Coherent elastic neutrino–nucleus scattering (CEvNS) is a new neutrino-detection channel with the potential to test the Standard Model (SM) at low-momentum transfer and to search for new physics beyond the SM (BSM). It also has applications in nuclear physics, such as measurements of nuclear form factors, and the detection of solar and supernova neutrinos. In the SM, neutrinos interact with the nucleus as a whole, enhancing the cross section by approximately the neutron number squared. However, detection is challenging as the observable is the tiny recoil of the nucleus, which has an energy ranging from sub-keV to a few tens of keV depending on the nucleus and neutrino source. Several decades after its prediction, CEvNS was measured for the first time in 2017 by the COHERENT experiment and the field has grown rapidly since.
The aims of the Magnificent CEvNS workshop, named after the Hollywood Western, are to bring together the broad community of researchers working on CEvNS and promote student engagement and connection among experimentalists, theorists and phenomenologists in this new field. The first workshop was held in 2018 in Chicago, and the most recent in Munich from 22 to 24 March with 96 participants.
Examining CEvNS opens a multitude of promising ways to look for BSM interactions. Improved limits on generalised neutrino interactions, new light mediators and sterile neutrinos derived from the complete COHERENT dataset were presented. These data enable the nuclear radius to be probed in a new way. More physics potential was highlighted in talks showing limits on the Weinberg angle and dark matter (axion-like particles). Notable advances by reactor experiments include new limits on CEvNS on germanium by the CONUS and NuGen experiments, which disagree with the previously published Dresden-II results.

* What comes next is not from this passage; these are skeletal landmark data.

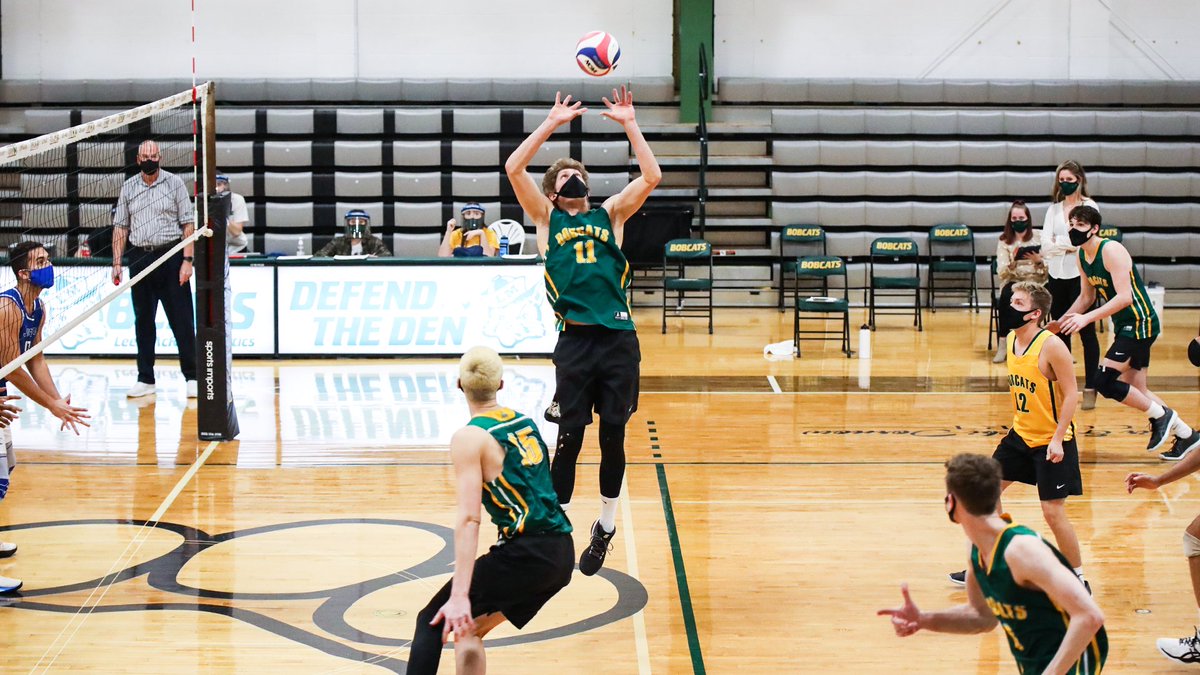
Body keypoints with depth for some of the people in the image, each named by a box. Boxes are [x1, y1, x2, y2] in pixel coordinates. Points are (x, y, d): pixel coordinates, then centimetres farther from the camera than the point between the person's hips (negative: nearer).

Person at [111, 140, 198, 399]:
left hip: (171, 257, -3)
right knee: (143, 321, 7)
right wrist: (117, 263, 4)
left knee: (182, 320, -4)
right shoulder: (129, 187, 10)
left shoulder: (174, 183, 2)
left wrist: (187, 260, -9)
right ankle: (145, 379, 13)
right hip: (140, 258, 3)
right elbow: (120, 227, 12)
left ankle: (192, 377, 0)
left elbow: (188, 224, 0)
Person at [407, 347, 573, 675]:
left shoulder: (469, 438, -8)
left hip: (526, 555, -7)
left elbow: (468, 519, -16)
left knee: (432, 621, 2)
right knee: (468, 629, 23)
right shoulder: (524, 422, 14)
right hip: (562, 553, 7)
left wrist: (460, 595, -20)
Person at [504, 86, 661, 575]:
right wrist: (552, 123, 3)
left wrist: (628, 123, 4)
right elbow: (513, 168, 1)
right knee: (570, 435, 0)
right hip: (575, 339, -1)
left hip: (619, 338, 2)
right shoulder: (546, 218, 12)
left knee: (613, 434, 5)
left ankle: (606, 525, 20)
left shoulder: (610, 215, 16)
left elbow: (651, 176, 5)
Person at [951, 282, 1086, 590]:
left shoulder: (1051, 345, -21)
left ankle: (1079, 581, 9)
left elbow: (1071, 393, -19)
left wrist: (1058, 439, -23)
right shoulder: (1011, 340, 3)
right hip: (1020, 435, 8)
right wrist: (1017, 424, 18)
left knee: (1053, 512, -7)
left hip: (1052, 441, -8)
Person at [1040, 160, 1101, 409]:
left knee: (1087, 332, -2)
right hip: (1057, 275, 5)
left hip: (1081, 275, -5)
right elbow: (1045, 245, 1)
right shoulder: (1054, 209, 12)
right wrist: (1070, 245, -14)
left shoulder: (1089, 207, -2)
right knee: (1061, 332, 10)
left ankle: (1090, 388, -1)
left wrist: (1059, 244, -12)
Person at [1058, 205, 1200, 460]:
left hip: (1139, 324, -9)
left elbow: (1124, 297, -28)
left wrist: (1087, 318, -32)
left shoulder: (1111, 250, -20)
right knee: (1135, 392, 13)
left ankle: (1161, 415, 1)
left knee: (1104, 381, -15)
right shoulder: (1082, 256, 6)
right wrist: (1062, 322, 10)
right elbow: (1086, 297, 19)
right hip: (1124, 326, 9)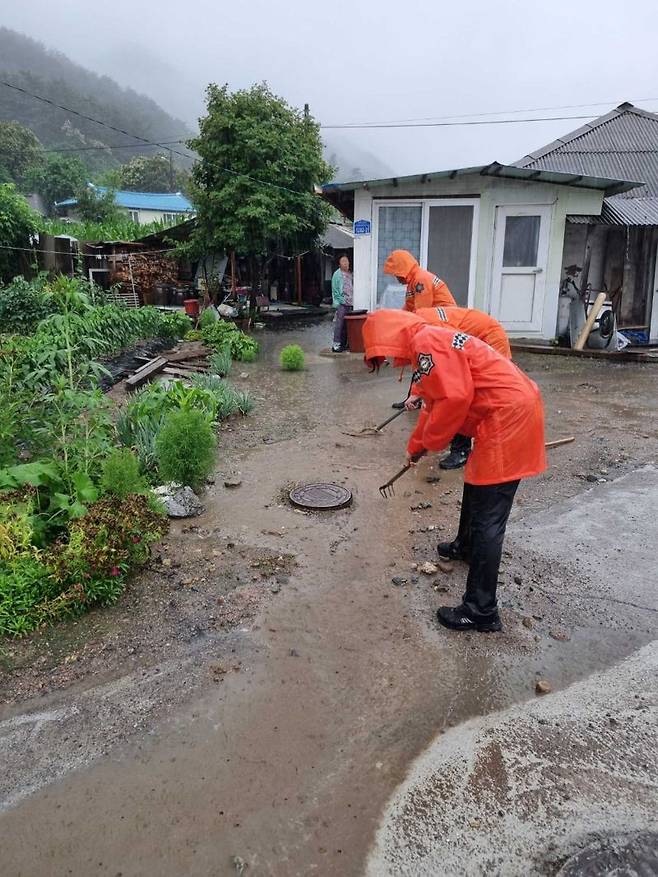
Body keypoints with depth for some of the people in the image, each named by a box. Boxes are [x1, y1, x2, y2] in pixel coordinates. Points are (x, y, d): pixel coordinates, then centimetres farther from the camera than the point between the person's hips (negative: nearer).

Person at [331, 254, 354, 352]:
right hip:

The talks underlined the large experimental effort toward a complete mapping of the neutron and energy dependence of the CEvNS cross section. The observation of CEvNS on CsI and Ar by the COHERENT experiment will be complemented with future measurements on targets ranging from light (sodium) to heavy (tungsten) elements in COHERENT and new facilities such as NUCLEUS and Ricochet. Precision will be achieved by increasing statistics in CEvNS events with larger target masses, lower detection thresholds and increased neutrino flux. Reducing systematic effects by characterising backgrounds and detector responses is also critical. The growing precision will trigger studies on BSM physics in the near future, complementing high-energy experimental efforts.
A half-day satellite workshop “Into the Blue Sky” was dedicated to new ideas related to the CEvNS community. These included measurements of neutrino-induced fission, and detector concepts based on latent damage to the crystalline structure of minerals and superconducting crystals. The workshop was followed by a school organised by the Collaborative Research Center “Neutrinos and Dark Matter in Astro- and Particle Physics” at TU Munich from 27 to 29 March. Six lectures covered the fundamentals of low-energy neutrino physics with a focus on CEvNS, backgrounds, neutrino sources and detectors. The 40 participants then applied this knowledge by creating a fictional micro-CEvNS experiment.
Half a century since it was proposed theoretically, the physics accessible with CEvNS is proving to be extensive. The next Magnificent CEvNS workshop will take place next year at a new location and the participants are looking forward to further exploration of the CEvNS frontier.